A tecnologia no combate à criminalidade

Enviada em 16/06/2020

As tecnologias criadas pelos seres humanos acompanham e mudam aspectos das relações com o ambiente e com outros indivíduos. Tais tecnologias tendem a ser aplicadas em diferentes âmbitos da vida cotidiana, de formas tão naturalizadas que até se esquece suas consequências, por exemplo, na segurança pública. Embora o uso dos avanços tecnológicos nessa área seja, comprovadamente eficaz para inibição e solução de crimes, existem pontos pouco explorados, como a privacidade e as liberdades individuais que são invadidas pelo uso das tecnologias.

Exercícios a realizar:
**A)** Segundo o texto sobre tecnologia no combate à criminalidade, quais pontos pouco explorados são invadidos pelo uso das tecnologias na segurança pública?
**B)** Transcreva do texto sobre tecnologia no combate à criminalidade o trecho que vai de "A tecnologia no" até "uso das tecnologias.", inclusive.

Extrato de dados:
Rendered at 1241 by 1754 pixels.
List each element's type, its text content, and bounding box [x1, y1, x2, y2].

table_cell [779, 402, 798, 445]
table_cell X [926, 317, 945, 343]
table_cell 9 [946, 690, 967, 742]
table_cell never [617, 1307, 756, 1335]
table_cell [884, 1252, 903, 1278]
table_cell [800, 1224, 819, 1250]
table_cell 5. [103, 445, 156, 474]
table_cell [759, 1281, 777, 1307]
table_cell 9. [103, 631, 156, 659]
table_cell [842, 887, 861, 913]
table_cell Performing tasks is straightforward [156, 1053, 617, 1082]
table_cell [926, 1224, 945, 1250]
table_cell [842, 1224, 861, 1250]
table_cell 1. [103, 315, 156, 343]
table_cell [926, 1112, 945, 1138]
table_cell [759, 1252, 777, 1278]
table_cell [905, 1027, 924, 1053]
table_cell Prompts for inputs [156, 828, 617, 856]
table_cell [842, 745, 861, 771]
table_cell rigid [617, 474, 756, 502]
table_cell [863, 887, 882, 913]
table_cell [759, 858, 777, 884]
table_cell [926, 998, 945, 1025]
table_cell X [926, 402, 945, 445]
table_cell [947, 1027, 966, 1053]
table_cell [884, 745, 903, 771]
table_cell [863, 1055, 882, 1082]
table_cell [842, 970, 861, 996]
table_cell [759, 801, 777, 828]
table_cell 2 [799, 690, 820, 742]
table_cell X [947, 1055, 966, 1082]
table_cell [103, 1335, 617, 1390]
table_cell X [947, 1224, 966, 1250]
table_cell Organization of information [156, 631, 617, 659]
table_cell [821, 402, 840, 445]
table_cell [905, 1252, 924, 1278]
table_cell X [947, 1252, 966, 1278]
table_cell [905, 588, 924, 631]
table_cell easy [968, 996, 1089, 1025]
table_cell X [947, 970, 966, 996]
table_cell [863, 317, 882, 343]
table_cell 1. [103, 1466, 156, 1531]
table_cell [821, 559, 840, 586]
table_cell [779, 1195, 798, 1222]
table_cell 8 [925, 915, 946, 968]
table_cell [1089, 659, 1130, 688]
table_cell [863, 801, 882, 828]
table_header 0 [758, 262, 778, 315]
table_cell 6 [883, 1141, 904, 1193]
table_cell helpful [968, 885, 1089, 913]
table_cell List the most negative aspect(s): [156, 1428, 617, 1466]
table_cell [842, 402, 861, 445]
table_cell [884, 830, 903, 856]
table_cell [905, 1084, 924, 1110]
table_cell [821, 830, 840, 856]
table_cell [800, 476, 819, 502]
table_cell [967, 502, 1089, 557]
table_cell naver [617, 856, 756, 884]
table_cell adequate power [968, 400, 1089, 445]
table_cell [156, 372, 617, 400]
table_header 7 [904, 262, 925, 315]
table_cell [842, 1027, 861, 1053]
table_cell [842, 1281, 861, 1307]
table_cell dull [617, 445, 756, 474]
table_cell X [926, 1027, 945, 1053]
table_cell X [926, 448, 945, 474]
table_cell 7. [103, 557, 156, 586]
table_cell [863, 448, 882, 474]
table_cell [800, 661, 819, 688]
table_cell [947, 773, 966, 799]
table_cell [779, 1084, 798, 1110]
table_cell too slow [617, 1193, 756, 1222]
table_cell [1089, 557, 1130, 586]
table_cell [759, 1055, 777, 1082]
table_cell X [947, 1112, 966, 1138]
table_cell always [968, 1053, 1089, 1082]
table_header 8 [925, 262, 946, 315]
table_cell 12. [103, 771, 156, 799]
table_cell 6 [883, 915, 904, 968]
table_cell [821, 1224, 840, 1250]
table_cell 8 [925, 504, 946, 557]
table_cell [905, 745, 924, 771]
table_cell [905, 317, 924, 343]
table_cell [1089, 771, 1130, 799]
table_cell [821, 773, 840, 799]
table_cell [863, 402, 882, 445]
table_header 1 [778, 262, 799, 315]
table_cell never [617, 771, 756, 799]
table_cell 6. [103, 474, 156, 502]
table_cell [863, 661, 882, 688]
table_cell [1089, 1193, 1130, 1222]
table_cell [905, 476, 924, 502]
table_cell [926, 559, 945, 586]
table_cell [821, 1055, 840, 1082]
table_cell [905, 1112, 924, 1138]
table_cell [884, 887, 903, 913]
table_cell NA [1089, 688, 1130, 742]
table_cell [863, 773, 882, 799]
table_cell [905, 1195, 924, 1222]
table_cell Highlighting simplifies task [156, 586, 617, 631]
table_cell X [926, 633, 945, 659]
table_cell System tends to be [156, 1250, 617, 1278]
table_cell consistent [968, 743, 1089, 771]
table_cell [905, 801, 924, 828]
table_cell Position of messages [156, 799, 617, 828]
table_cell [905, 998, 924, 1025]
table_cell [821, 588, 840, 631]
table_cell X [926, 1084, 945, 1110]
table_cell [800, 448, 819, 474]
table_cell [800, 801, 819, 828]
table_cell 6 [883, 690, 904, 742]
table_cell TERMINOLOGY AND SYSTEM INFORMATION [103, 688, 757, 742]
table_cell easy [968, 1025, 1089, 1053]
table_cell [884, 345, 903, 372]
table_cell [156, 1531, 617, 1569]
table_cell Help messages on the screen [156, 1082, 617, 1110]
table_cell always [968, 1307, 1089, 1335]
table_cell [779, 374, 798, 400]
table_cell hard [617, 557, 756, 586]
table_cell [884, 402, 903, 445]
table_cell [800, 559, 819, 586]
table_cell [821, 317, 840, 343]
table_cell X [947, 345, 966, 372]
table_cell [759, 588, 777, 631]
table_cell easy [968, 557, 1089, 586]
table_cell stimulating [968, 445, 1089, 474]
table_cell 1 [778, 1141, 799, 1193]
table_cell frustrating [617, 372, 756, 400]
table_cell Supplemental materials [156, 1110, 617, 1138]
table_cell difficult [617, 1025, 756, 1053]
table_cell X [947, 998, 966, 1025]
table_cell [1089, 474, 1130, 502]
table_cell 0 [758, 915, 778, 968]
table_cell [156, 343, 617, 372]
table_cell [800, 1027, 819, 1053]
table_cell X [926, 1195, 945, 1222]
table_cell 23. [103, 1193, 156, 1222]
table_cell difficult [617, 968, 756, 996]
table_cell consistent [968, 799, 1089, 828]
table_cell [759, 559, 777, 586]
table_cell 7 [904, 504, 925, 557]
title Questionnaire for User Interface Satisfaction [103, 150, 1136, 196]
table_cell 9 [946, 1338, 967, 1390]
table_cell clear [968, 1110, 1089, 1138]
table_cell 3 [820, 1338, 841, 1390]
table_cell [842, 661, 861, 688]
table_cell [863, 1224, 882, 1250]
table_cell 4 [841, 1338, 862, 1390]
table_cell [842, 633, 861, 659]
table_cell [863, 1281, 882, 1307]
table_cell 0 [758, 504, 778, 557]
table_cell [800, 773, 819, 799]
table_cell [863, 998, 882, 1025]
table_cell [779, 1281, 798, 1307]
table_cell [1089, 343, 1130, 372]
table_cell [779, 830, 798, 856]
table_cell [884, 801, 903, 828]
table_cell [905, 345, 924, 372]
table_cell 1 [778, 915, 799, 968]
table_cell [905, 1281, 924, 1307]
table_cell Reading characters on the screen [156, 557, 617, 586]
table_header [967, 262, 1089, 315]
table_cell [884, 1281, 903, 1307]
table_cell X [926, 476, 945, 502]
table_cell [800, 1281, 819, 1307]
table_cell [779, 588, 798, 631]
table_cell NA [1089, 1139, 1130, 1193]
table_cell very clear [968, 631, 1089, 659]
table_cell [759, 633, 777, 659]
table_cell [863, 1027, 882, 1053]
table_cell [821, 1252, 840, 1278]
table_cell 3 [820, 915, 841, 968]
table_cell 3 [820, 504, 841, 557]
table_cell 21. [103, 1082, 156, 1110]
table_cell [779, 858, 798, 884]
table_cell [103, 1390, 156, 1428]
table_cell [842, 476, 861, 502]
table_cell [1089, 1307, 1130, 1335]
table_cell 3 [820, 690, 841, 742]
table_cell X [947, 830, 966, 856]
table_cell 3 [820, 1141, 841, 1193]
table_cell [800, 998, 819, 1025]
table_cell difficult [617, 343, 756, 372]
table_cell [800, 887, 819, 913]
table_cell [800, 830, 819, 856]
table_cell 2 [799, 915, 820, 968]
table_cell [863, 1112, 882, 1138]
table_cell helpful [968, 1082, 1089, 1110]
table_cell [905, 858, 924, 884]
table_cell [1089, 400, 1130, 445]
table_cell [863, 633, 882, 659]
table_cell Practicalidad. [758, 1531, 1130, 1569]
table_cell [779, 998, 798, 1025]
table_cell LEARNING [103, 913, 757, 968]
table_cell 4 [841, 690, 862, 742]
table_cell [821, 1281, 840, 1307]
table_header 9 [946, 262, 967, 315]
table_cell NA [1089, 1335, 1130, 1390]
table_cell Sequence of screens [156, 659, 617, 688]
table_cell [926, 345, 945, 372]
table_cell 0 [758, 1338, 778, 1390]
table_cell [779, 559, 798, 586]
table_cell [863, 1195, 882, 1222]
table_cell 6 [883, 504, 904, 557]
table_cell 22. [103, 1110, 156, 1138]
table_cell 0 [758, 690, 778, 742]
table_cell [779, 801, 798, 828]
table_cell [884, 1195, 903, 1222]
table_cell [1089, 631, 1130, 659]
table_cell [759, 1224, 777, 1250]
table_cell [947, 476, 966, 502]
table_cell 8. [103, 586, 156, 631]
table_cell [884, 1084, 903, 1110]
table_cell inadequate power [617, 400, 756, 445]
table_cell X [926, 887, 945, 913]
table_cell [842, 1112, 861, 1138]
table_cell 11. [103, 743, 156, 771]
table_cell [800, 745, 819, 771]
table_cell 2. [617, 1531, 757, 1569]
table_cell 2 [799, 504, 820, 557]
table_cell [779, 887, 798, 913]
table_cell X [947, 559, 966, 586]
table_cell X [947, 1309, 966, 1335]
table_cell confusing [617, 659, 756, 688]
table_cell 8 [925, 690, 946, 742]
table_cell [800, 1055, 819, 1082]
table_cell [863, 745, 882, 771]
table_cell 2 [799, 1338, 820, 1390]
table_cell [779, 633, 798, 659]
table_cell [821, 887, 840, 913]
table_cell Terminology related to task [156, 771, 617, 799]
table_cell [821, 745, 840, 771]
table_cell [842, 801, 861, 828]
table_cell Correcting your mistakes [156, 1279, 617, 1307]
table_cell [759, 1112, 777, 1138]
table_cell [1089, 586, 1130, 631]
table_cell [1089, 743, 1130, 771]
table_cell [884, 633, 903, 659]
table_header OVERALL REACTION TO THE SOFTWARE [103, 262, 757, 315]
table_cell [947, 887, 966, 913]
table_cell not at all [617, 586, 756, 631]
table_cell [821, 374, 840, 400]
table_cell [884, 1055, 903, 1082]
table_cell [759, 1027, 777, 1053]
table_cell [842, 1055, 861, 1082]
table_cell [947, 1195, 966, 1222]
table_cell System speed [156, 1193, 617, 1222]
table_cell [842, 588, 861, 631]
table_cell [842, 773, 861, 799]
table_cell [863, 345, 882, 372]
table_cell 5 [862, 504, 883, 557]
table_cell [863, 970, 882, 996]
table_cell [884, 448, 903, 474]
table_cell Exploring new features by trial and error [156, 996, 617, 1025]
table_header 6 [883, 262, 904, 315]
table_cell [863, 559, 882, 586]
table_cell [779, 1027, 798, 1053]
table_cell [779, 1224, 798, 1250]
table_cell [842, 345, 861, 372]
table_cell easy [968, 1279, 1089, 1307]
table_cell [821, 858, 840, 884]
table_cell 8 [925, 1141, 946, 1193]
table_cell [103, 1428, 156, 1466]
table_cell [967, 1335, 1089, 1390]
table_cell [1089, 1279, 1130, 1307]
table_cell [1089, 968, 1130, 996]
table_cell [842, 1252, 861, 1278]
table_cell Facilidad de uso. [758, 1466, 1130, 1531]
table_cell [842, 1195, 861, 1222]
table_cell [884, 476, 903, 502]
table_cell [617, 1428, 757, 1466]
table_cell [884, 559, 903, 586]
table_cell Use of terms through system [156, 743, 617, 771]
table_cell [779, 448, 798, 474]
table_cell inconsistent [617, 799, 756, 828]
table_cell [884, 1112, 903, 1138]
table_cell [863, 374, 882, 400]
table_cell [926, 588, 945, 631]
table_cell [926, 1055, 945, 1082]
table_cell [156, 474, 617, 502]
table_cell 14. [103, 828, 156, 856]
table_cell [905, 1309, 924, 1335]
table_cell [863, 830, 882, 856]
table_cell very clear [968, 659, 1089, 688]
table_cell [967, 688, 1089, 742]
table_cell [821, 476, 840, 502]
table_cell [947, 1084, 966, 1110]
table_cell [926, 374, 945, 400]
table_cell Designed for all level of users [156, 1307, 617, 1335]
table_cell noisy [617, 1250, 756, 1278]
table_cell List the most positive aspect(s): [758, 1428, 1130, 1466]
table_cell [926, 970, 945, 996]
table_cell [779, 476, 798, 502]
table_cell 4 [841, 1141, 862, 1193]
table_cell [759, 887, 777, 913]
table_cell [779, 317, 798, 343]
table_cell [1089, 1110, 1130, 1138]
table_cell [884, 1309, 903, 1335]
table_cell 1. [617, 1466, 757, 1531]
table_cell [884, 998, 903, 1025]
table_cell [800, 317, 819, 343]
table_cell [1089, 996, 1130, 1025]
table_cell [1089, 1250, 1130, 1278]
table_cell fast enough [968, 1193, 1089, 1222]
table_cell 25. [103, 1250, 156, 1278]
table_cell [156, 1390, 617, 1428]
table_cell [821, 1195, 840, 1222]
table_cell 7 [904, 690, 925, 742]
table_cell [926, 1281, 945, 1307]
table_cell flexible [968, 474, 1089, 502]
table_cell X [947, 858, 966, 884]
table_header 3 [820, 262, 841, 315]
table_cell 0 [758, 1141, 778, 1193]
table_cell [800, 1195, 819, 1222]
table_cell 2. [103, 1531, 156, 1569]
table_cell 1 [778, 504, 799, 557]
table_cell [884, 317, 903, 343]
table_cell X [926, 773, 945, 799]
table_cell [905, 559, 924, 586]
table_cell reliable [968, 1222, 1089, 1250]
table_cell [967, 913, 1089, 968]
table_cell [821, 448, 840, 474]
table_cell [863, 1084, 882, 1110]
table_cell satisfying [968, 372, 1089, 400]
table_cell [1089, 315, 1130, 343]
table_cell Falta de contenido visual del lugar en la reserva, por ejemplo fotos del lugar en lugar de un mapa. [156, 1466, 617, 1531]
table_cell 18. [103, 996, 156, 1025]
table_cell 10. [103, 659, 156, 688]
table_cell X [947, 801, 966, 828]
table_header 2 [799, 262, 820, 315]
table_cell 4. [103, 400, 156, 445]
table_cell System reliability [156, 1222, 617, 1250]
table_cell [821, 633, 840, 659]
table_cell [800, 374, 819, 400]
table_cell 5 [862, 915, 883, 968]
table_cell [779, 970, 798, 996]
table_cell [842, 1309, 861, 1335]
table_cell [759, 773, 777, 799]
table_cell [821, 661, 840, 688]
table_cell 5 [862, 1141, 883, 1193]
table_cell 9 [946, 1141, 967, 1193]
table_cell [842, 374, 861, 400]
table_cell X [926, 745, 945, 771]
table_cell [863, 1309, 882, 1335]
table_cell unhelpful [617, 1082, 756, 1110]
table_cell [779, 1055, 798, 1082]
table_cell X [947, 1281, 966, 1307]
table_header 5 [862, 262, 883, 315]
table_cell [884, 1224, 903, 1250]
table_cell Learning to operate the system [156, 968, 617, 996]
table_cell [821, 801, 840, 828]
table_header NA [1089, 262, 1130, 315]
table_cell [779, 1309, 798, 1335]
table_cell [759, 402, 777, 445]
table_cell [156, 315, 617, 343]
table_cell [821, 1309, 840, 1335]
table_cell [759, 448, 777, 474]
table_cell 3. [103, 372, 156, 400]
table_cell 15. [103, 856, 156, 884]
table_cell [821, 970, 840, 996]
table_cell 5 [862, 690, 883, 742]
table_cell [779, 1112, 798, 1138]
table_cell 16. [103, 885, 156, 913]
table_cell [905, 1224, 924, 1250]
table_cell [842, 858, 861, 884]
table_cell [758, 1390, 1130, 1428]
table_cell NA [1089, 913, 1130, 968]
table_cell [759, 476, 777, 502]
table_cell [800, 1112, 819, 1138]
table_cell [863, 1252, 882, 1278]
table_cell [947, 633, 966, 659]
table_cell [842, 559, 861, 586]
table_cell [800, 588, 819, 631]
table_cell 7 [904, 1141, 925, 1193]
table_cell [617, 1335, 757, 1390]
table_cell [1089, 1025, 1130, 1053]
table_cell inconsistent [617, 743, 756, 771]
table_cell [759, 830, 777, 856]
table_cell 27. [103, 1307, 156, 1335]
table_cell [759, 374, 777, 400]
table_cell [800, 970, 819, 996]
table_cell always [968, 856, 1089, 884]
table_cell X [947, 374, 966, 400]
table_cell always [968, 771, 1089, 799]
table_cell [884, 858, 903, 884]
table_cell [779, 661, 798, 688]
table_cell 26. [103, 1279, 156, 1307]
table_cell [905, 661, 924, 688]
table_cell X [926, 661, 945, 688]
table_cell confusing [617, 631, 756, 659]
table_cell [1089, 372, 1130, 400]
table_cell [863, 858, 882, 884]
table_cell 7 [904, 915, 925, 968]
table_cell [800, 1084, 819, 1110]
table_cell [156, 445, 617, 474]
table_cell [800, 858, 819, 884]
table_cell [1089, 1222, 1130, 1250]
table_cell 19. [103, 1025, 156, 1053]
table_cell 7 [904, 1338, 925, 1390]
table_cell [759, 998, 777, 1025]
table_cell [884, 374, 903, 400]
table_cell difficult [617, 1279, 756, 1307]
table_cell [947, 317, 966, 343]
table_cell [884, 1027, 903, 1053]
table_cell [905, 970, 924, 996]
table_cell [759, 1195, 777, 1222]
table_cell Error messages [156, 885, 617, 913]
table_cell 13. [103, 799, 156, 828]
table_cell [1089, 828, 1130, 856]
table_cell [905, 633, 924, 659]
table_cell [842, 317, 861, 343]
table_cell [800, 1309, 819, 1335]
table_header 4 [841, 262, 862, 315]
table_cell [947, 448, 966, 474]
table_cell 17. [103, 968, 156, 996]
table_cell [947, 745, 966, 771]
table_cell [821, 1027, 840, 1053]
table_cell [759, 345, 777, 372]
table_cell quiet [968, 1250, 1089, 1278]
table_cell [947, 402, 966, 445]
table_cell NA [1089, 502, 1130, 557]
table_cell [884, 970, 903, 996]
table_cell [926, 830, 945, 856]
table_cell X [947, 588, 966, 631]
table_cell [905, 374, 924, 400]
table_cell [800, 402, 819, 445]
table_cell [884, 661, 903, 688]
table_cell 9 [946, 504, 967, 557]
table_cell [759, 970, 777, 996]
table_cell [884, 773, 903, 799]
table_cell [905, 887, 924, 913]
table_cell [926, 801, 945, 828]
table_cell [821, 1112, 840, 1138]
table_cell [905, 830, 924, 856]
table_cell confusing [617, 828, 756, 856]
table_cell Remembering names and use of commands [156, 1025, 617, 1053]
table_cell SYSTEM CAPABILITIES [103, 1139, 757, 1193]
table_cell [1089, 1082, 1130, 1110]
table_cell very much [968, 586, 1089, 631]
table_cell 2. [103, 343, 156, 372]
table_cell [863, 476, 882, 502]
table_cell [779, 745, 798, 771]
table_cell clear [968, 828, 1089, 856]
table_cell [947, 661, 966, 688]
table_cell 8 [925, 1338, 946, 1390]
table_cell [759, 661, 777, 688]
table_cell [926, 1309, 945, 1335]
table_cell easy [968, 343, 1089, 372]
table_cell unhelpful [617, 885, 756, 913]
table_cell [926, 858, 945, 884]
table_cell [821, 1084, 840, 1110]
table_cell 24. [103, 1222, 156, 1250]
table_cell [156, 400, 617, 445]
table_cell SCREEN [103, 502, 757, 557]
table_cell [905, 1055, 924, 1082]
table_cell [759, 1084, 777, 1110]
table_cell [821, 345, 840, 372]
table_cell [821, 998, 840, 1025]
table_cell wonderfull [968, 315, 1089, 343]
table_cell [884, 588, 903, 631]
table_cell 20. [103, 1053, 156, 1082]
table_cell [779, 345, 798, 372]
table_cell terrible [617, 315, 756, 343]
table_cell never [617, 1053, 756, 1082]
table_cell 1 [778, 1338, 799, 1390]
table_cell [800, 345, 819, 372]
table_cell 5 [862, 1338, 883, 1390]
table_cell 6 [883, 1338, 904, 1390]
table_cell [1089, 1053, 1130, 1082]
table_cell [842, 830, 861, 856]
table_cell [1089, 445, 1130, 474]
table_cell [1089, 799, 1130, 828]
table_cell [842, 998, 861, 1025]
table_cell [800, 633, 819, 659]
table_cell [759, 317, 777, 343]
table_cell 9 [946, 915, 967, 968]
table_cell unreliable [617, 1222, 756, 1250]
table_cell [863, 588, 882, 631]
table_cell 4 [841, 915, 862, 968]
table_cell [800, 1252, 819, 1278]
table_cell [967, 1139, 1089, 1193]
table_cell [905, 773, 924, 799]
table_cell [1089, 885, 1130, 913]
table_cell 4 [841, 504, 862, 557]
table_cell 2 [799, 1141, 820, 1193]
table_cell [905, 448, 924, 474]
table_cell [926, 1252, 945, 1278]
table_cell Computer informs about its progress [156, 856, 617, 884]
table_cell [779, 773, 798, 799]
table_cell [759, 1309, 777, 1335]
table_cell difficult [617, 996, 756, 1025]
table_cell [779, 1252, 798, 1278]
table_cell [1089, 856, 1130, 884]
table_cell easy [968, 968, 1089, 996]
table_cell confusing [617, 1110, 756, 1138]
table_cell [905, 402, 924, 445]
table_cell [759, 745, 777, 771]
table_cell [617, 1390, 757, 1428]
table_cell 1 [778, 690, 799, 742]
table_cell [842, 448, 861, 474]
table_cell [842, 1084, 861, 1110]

Resultados esperados:
**A)** A privacidade e as liberdades individuais.

**B)**
A tecnologia no combate à criminalidade

Enviada em 16/06/2020

As tecnologias criadas pelos seres humanos acompanham e mudam aspectos das relações com o ambiente e com outros indivíduos. Tais tecnologias tendem a ser aplicadas em diferentes âmbitos da vida cotidiana, de formas tão naturalizadas que até se esquece suas consequências, por exemplo, na segurança pública. Embora o uso dos avanços tecnológicos nessa área seja, comprovadamente eficaz para inibição e solução de crimes, existem pontos pouco explorados, como a privacidade e as liberdades individuais que são invadidas pelo uso das tecnologias.